- [Given information]
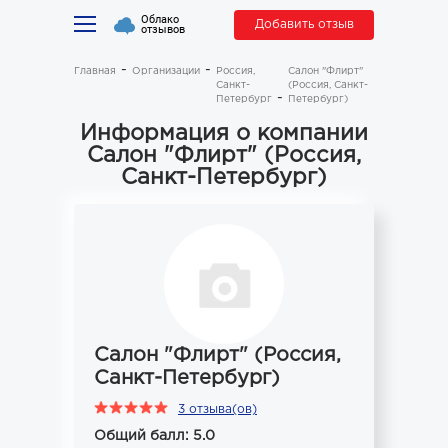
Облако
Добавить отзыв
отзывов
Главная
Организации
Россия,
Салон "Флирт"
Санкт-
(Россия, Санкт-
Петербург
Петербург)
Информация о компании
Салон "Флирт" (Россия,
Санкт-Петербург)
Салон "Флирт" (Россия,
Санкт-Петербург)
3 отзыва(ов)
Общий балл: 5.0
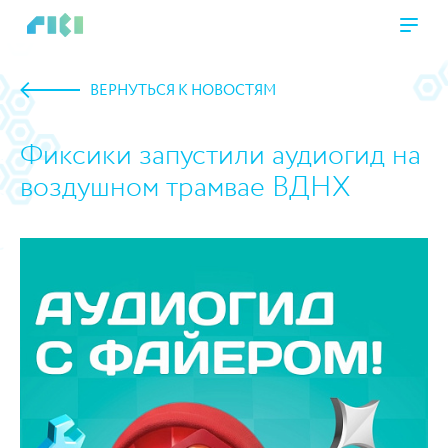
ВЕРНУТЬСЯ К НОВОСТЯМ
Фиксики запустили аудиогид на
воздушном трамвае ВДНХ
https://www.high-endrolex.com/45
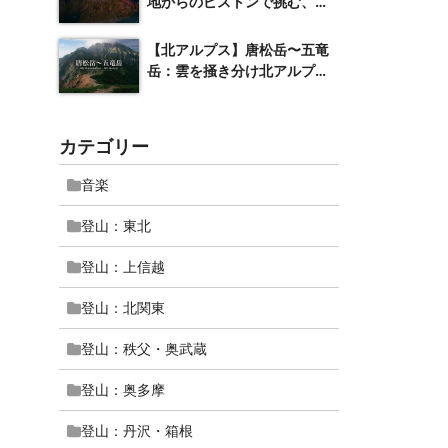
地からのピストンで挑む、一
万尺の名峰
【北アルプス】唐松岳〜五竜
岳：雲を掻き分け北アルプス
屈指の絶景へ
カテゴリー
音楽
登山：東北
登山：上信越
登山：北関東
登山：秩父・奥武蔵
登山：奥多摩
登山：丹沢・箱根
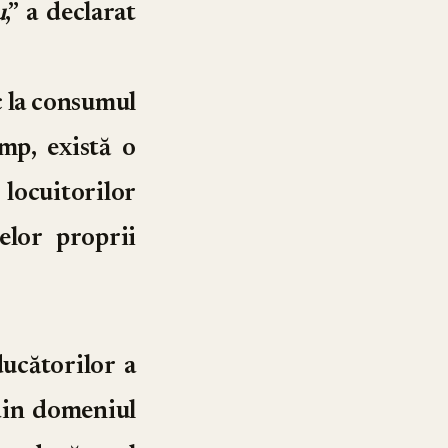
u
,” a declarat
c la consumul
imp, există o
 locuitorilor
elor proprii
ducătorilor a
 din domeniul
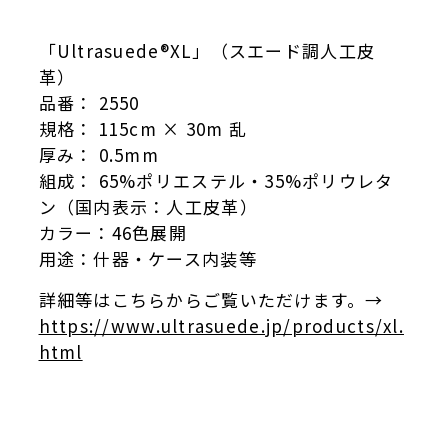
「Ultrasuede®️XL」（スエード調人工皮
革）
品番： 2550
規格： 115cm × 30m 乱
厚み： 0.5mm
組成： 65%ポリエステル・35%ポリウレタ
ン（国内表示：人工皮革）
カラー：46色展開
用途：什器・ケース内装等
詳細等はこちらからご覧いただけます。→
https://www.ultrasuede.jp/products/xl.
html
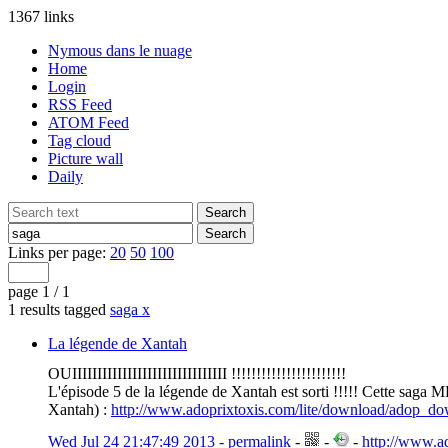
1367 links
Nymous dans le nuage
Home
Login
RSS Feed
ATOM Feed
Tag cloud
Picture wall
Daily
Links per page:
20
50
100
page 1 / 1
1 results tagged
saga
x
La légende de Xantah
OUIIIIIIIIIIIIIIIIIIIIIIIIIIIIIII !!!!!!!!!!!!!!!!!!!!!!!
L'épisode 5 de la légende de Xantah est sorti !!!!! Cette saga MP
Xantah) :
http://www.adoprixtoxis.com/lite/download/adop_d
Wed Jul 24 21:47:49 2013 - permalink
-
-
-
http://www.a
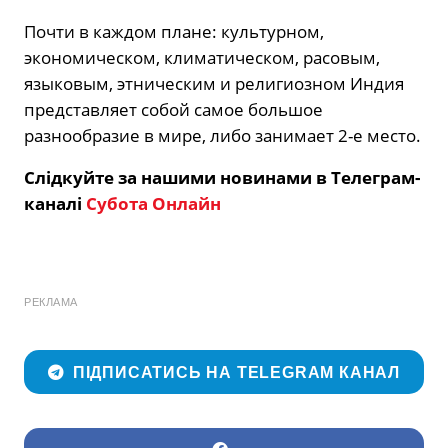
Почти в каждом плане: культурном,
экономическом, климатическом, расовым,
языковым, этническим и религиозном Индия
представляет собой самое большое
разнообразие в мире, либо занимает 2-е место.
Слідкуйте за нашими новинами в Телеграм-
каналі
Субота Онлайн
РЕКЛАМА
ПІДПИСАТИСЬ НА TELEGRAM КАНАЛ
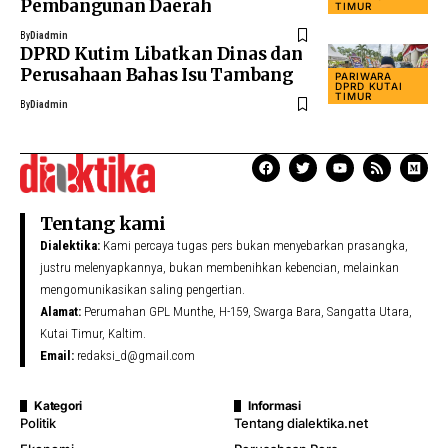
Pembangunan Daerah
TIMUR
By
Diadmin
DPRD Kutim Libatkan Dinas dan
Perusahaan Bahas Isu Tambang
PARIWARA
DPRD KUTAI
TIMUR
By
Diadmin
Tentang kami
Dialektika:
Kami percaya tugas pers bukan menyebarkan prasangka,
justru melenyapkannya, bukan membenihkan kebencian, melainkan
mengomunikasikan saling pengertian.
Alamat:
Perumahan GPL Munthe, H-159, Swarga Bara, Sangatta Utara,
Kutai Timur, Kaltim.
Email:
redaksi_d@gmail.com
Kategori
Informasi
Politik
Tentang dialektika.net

---

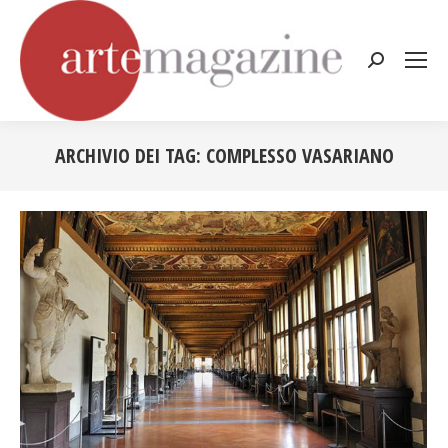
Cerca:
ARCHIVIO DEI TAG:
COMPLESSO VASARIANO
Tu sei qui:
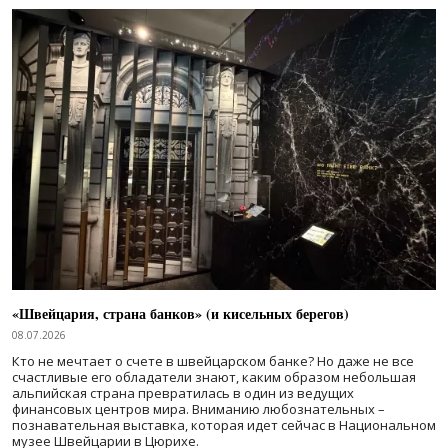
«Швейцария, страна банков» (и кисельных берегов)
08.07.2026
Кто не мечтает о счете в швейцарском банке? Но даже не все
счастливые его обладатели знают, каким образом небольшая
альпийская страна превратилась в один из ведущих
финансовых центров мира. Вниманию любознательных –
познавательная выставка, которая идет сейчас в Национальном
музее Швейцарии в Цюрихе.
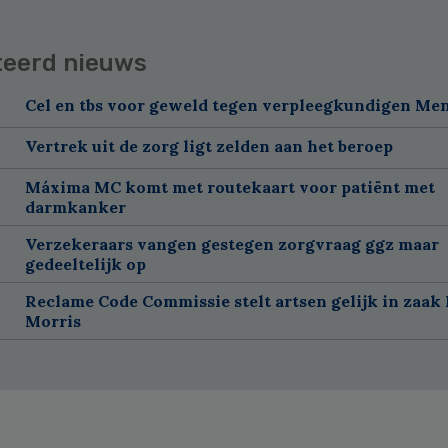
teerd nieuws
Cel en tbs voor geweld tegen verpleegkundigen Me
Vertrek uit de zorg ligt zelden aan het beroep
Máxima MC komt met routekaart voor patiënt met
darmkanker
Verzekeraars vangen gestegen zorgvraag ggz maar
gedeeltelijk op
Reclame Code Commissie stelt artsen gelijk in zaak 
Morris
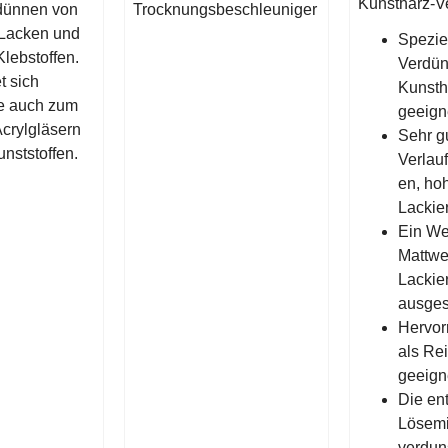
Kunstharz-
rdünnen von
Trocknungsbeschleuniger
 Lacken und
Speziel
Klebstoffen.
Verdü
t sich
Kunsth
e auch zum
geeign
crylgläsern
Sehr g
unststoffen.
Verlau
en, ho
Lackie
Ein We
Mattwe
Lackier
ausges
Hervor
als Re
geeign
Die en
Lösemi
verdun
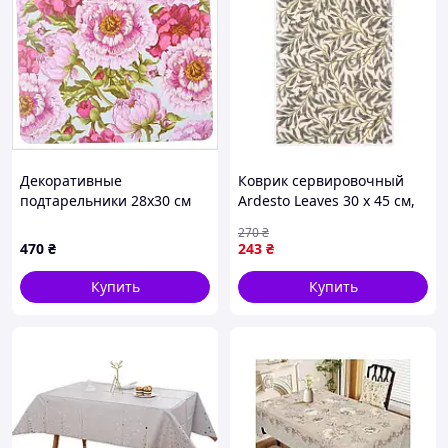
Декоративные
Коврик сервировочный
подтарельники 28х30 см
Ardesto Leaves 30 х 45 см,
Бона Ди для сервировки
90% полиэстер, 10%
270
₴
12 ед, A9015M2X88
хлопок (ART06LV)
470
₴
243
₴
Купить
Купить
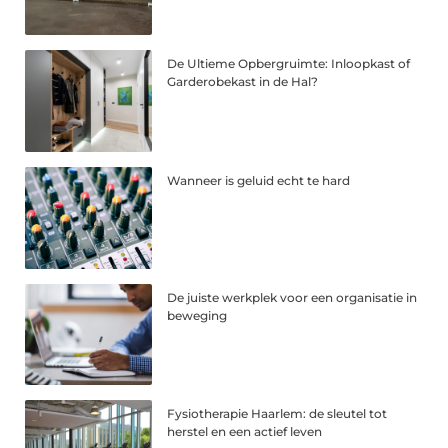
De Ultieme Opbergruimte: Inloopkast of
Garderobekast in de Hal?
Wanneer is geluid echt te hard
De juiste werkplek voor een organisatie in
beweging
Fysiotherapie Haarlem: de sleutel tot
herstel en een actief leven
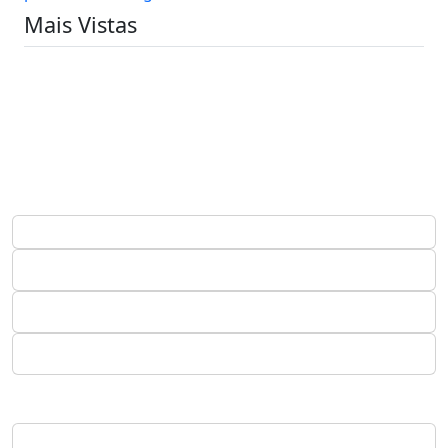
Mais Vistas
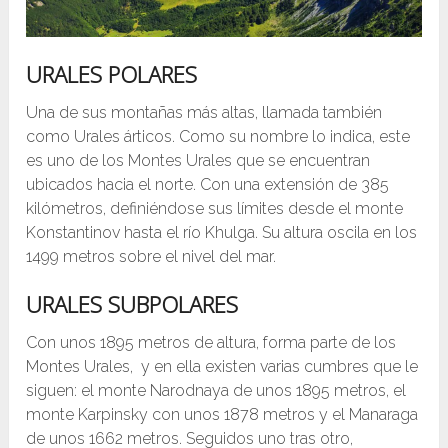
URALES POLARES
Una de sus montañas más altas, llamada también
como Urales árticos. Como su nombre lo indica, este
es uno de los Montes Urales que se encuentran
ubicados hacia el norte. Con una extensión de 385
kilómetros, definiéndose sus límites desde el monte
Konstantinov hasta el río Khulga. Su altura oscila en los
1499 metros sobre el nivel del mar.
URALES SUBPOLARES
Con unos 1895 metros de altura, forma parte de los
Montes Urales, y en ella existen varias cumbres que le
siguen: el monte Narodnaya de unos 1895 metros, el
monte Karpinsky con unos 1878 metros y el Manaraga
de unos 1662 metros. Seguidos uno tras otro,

- [Exercise goal]
Using the records above, print exactly the lines between the ones containing "OUIIIIIIIIIIIIIIIIIIIIIIIIIIIIIII !!!!!!!!!!!!!!!!!!!!!!!" and "redaksi_d@gmail.com", inclusive, and nothing else; no pictures.

- [Completed task]
OUIIIIIIIIIIIIIIIIIIIIIIIIIIIIIII !!!!!!!!!!!!!!!!!!!!!!!
L'épisode 5 de la légende de Xantah est sorti !!!!! Cette saga MP
Xantah) :
http://www.adoprixtoxis.com/lite/download/adop_d
Wed Jul 24 21:47:49 2013 - permalink
-
-
-
http://www.a
Почти в каждом плане: культурном,
экономическом, климатическом, расовым,
языковым, этническим и религиозном Индия
представляет собой самое большое
разнообразие в мире, либо занимает 2-е место.
Слідкуйте за нашими новинами в Телеграм-
каналі
Субота Онлайн
РЕКЛАМА
ПІДПИСАТИСЬ НА TELEGRAM КАНАЛ
Pembangunan Daerah
TIMUR
By
Diadmin
DPRD Kutim Libatkan Dinas dan
Perusahaan Bahas Isu Tambang
PARIWARA
DPRD KUTAI
TIMUR
By
Diadmin
Tentang kami
Dialektika:
Kami percaya tugas pers bukan menyebarkan prasangka,
justru melenyapkannya, bukan membenihkan kebencian, melainkan
mengomunikasikan saling pengertian.
Alamat:
Perumahan GPL Munthe, H-159, Swarga Bara, Sangatta Utara,
Kutai Timur, Kaltim.
Email:
redaksi_d@gmail.com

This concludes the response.